● THE TASK: Check each line of the data, and copy those where "name" appears.

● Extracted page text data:
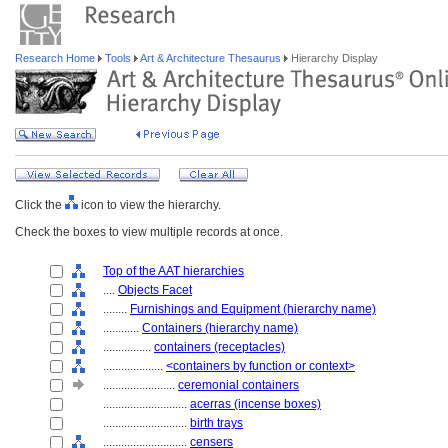
Research Home
Tools
Art & Architecture Thesaurus
Hierarchy Display
Click the
icon to view the hierarchy.
Check the boxes to view multiple records at once.
Top of the AAT hierarchies
....
Objects Facet
........
Furnishings and Equipment (hierarchy name)
............
Containers (hierarchy name)
................
containers (receptacles)
....................
<containers by function or context>
........................
ceremonial containers
............................
acerras (incense boxes)
............................
birth trays
............................
censers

● FINAL ANSWER:
Furnishings and Equipment (hierarchy name)
Containers (hierarchy name)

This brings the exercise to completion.